Beginner’s Guide to: Charlie Kaufman
Being John Malkovich (1999)
Kaufman’s first screenplay is one of the strangest films of the 1990s – as well as being one of the most universally acclaimed, an announcement of a brave and bold new talent. A puppeteer (John Cusack) finds a portal into the head of actor John Malkovich in his new office, which lets anybody who crawls into it experience life as the actor for fifteen minutes before being thrown out from the sky into a motorway. Hollywood executives were initially confused (one complained that it would flop unless it became ‘Being Tom Cruise’), but the critical acclaim and success that followed weren’t to be scoffed at.
Adaptation (2002)
Following from Malkovich, Kaufman was approached to adapt non-fiction novel The Orchard Thief by Hollywood producers. Struggling from writer’s block, he instead wrote a film about struggling to write an adaptation of the novel, with Kaufman (and his fictional twin brother Donald) played by Nicolas Cage in his best performances of the century.

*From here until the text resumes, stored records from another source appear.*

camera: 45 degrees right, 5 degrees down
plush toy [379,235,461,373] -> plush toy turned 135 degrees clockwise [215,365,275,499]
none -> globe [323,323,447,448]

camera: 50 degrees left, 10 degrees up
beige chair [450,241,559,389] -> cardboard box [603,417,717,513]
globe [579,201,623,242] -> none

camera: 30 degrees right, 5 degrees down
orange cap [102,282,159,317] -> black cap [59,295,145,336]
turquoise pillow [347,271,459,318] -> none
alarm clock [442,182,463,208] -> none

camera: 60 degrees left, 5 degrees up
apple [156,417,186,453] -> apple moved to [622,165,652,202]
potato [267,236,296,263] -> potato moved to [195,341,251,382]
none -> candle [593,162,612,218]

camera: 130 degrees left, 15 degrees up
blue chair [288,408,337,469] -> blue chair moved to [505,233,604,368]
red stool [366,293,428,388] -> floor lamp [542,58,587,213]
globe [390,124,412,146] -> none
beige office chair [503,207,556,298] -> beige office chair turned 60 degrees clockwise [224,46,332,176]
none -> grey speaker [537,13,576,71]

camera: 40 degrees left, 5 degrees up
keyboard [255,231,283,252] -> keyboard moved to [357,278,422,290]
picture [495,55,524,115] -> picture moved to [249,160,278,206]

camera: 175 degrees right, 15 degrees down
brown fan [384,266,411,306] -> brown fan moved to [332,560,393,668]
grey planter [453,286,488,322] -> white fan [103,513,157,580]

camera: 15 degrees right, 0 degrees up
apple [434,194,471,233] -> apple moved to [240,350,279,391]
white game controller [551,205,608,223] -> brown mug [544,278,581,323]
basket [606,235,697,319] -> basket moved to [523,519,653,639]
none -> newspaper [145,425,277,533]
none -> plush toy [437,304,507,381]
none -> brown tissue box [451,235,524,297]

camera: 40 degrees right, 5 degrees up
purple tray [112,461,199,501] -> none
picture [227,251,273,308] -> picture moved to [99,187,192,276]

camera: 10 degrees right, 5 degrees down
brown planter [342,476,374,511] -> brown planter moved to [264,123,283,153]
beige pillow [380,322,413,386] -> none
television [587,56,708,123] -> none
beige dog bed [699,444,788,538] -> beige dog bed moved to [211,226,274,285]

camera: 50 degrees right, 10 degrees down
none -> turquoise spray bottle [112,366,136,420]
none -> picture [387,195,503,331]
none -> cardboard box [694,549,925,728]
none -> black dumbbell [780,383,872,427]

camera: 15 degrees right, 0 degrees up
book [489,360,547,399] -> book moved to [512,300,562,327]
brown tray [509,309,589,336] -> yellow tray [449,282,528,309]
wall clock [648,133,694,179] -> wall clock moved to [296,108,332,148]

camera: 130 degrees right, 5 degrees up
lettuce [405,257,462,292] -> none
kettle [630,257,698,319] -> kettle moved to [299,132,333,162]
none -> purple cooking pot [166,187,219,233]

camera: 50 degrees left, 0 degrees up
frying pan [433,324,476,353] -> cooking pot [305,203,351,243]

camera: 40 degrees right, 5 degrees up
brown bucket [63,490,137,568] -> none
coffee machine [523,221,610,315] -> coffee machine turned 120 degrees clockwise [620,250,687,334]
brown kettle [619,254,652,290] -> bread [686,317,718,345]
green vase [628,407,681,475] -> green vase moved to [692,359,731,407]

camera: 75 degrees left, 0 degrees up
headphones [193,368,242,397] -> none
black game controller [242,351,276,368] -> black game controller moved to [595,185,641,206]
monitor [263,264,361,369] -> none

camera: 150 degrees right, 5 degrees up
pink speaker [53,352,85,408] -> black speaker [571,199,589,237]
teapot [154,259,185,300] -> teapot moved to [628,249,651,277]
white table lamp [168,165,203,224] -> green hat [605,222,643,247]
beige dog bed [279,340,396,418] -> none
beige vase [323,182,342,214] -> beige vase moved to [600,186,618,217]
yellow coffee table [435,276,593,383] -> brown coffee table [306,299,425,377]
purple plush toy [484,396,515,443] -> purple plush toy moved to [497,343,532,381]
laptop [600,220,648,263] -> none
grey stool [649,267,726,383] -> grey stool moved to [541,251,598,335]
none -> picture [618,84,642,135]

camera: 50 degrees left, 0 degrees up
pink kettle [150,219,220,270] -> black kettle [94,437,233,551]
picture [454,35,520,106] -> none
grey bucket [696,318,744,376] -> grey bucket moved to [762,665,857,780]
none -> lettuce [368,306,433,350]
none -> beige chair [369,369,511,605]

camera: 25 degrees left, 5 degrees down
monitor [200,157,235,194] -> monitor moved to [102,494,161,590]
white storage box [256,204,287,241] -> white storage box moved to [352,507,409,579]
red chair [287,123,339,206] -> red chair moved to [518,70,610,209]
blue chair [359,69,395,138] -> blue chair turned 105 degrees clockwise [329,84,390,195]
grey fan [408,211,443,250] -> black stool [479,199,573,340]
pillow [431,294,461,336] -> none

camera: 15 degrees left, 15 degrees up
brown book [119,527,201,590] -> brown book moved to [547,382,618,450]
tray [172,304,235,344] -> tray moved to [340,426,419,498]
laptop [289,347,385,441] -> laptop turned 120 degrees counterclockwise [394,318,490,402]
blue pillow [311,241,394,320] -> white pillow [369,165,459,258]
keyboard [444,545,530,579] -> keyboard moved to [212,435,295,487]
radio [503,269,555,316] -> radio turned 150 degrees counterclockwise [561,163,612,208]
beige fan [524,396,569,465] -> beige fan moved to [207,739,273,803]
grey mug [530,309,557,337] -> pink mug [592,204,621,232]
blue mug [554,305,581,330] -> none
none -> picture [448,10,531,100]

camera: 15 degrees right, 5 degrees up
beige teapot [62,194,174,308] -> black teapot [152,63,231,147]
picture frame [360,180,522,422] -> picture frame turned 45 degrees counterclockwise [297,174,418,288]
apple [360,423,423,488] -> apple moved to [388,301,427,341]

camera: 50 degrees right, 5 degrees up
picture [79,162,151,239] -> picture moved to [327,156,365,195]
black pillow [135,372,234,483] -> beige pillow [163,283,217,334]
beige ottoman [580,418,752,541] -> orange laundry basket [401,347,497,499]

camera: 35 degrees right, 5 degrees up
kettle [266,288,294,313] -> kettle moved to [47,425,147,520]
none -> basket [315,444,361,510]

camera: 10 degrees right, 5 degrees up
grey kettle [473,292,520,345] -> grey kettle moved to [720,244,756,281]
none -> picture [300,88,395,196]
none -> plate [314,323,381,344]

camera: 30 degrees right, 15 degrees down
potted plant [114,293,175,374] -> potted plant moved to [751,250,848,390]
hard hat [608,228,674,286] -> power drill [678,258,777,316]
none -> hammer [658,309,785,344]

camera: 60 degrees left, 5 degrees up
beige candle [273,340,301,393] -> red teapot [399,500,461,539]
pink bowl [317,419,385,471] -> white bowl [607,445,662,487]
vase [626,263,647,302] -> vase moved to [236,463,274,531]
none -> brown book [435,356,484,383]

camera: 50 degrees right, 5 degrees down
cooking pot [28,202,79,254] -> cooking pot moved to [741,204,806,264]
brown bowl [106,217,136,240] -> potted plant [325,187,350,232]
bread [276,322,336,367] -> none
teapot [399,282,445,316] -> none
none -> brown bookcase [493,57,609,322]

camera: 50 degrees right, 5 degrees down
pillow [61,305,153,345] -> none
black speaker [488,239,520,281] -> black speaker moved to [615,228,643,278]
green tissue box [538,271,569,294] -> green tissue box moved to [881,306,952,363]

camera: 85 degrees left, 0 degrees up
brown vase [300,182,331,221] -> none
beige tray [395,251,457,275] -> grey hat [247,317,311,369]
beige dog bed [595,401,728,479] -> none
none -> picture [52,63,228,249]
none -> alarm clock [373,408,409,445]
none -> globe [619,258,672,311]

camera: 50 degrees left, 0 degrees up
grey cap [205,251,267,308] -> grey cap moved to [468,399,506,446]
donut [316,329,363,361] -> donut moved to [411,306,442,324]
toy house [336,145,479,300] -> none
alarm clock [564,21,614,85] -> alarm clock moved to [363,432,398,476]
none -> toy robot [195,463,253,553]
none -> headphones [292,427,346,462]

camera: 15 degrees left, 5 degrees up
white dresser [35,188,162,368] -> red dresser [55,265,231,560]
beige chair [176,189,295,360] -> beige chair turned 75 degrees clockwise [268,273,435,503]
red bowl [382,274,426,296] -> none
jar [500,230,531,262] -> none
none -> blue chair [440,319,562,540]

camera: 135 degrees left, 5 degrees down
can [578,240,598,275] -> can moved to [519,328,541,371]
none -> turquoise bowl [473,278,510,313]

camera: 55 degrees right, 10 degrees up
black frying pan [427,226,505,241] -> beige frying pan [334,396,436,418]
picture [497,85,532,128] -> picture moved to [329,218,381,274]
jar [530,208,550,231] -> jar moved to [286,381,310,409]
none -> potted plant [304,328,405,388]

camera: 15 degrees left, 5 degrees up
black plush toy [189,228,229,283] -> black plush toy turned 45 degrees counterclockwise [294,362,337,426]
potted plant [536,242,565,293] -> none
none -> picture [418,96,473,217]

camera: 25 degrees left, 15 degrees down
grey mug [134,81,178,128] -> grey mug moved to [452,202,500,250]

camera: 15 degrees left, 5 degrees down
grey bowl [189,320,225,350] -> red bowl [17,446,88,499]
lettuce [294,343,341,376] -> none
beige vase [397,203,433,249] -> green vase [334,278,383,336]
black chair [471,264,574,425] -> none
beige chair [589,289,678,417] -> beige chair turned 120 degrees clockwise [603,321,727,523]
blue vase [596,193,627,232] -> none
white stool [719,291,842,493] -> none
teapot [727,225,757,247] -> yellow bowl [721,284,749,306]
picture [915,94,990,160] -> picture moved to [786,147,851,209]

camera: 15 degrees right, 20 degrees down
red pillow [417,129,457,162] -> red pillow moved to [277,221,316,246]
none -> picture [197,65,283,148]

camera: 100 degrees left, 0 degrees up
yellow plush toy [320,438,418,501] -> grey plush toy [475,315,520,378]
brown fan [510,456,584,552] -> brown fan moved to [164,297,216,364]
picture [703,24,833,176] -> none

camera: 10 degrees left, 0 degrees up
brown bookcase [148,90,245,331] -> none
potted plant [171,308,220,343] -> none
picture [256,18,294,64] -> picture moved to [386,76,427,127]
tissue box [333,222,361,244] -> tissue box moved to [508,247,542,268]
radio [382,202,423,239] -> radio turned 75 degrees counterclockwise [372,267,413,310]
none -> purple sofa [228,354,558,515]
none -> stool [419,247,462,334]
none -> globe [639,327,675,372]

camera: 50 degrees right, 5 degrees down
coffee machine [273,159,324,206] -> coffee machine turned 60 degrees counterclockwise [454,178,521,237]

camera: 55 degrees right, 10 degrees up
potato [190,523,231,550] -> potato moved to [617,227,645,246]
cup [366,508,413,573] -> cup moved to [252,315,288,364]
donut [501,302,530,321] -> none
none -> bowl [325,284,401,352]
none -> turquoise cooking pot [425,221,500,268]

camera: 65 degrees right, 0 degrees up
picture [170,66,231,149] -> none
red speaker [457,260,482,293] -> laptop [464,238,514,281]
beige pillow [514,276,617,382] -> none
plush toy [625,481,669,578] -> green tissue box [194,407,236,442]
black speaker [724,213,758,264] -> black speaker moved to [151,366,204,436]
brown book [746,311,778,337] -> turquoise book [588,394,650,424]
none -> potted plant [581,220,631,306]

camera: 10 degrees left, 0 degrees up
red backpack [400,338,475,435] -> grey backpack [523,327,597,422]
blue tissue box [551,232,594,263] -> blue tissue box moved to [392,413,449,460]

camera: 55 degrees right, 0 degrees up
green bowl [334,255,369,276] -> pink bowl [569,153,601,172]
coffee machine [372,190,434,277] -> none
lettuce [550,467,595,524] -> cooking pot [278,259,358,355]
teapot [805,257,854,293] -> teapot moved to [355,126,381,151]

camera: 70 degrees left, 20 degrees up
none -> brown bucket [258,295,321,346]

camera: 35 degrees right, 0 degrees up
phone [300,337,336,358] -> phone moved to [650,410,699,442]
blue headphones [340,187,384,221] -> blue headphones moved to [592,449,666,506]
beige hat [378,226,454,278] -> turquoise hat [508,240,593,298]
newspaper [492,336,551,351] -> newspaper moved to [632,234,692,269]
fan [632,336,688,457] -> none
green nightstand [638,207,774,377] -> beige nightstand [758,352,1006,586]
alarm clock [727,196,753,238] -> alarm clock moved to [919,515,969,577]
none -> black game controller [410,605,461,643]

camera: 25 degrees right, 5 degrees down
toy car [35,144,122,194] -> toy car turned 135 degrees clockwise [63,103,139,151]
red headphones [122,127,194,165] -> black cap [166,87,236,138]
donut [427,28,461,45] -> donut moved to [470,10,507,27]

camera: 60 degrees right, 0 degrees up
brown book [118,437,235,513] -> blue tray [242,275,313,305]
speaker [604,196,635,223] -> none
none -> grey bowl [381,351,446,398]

Eternal Sunshine of the Spotless Mind (2004)
Widely regarded as one of the best films of the new millennium, Eternal Sunshine of the Spotless Mind is the rare movie that functions as both a love story and a cynical break-up story. Socially-awkward Joel (Jim Carey) meets the free spirited Clementine (Kate Winslet) at a train station; a relationship blossoms before both realise they already have had a relationship, with the severe emotional trauma of the break-up causing them both to have had their memories erased at a clinic. Heartfelt yet high-concept, it is Kaufman’s most human and most widely accessible film – a modern classic fully deserving of its status.